Irán constituye una potencia militar convencional regional cuya irradiación opera en el triángulo del golfo Pérsico/mar Caspio/mar Mediterráneo oriental.

A diferencia de Israel –que oculta en forma clandestina 400 bombas nucleares, pisotea el TNP (Tratado de No-Proliferación Nuclear) y evade la inspección de la AIEA: que divulgó el heroico Vanunu–, Irán carece de armas nucleares, pero posee el know-how del enriquecimiento de uranio que alcanzó el 20 por ciento para el manejo de isótopos médicos.
El Ayatolá Jamenei ha sentenciado que la posesión de bombas atómicas es “antiislámica”.

Para que Irán posea su primera bomba atómica necesita rebasar el 90 por ciento del enriquecimiento de uranio, por lo que requiere acelerar la rapidez y el número de sus centrifugas.

No basta tener una bomba nuclear, sino se requiere también su delivery system (sistema de lanzamiento), cuya eficacia tendría que comprobar a posteriori.

Con esos antecedentes técnicos, no se requiere ser genio y/o estratega para entender la disparidad militar de EU–segunda superpotencia nuclear detrás de Rusia que ahora la superó con sus portentosas armas hipersónicas– frente a Irán, a quien solo le queda el recurso de la “guerra asimétrica” mediante su alianza con las múltiples milicias chiitas desde Siria (alawitas) / Líbano (Hezbolá), pasando por Yemen (los hutíes), hasta Iraq (con su caleidoscopio de guerrillas) / Afganistán/Pakistán.

Ante el programado asesinato, con siete meses de antelación, del icónico general iraní Soleimani –martirizado junto al líder de las milicias chiítas iraquíes Abu Mahdi al-Muhandis– por órdenes de Trump, a mi juicio, Irán sopesará sus represalias –que se calcula habrá en su debido tiempo y en forma asimétrica– cuya cronología se optimiza un trimestre antes de la buscada reelección de Trump, para infligirle un mayor costo electoral con el envío masivo de féretros estadunidenses.

El consagrado Scott Ritter (SR) evaluó juiciosamente que “Irán tiene todas las cartas en sus manos en el conflicto que viene (sic) con EU en el Medio-Oriente, salvo que Trump está listo (sic) a lanzar un arma táctica nuclear” contra la principal instalación de investigación atómica iraní.

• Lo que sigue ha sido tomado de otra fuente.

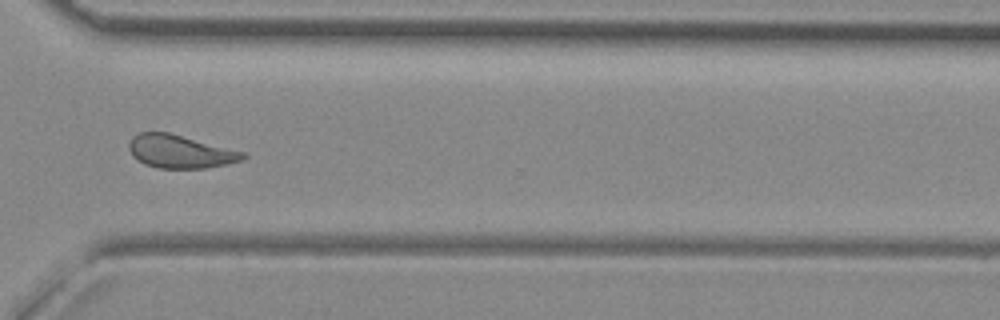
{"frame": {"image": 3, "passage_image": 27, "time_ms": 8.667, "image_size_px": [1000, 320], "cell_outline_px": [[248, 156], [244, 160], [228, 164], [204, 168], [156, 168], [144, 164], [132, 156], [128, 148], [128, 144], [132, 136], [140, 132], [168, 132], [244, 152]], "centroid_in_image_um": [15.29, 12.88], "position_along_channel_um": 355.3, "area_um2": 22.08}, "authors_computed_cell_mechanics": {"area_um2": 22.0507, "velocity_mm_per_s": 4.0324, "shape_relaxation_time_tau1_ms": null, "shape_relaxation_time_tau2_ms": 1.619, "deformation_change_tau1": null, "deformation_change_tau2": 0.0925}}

SR fue el inspector estadunidense de la ONU quien exhibió las “mentiras (sic) de destrucción masiva” de Baby Bush sobre la mendaz posesión de armas atómicas que nunca existieron y que fueron motivo de su fracasada guerra en Iraq.

EU ocupa Iraq desde hace 17 años con la corresponsabilidad de Baby Bush, Obama y Trump.

Los estrategas militares de EU –desde el general Petraeus hasta SR– vislumbran que la retaliación iraní se escenificará en la parte occidental del golfo Pérsico: Kuwait/Bahréin/Qatar (asiento de la base aérea militar Al Udeid de EU) /Arabia Saudita/Emiratos Árabes Unidos.

El objetivo final de Irán será obligar a la retirada del ejército de EU, por la vía pacífica o de guerrillas, del “Medio Oriente”, cuya demarcación habría que definir porque se ve difícil que Trump y su yerno talmúdico Jared Kushner, abandonen a Israel.

Hay que tener mucho cuidado con las propagandistas aseveraciones simplonas de corte maniqueo lineal daltónico cuando el “gran medio oriente” se mueve en la híper complejidad no-lineal de varios niveles, donde resaltan sus característicos matices, poco comprensibles para quienes ni conocen su enmarañada geografía y ni siquiera han visto su mapa.

Los cronogramas también pesan mucho y quizá Irán pondere que habría que, primero, saber el epílogo teatral del impeachment (juicio político) de Trump en el Senado y, segundo, conocer a su contrincante demócrata, para actuar en consecuencia un trimestre antes de noviembre. No ahora.

Irán posee tanto el timing como “el arma nuclear estratégica de los pobres (sic)”: el cierre del estrecho de Ormuz, tránsito en el Golfo Pérsico del 20 por ciento del petróleo, que afectaría la antigravitatoria alza bursátil histórica de Trump.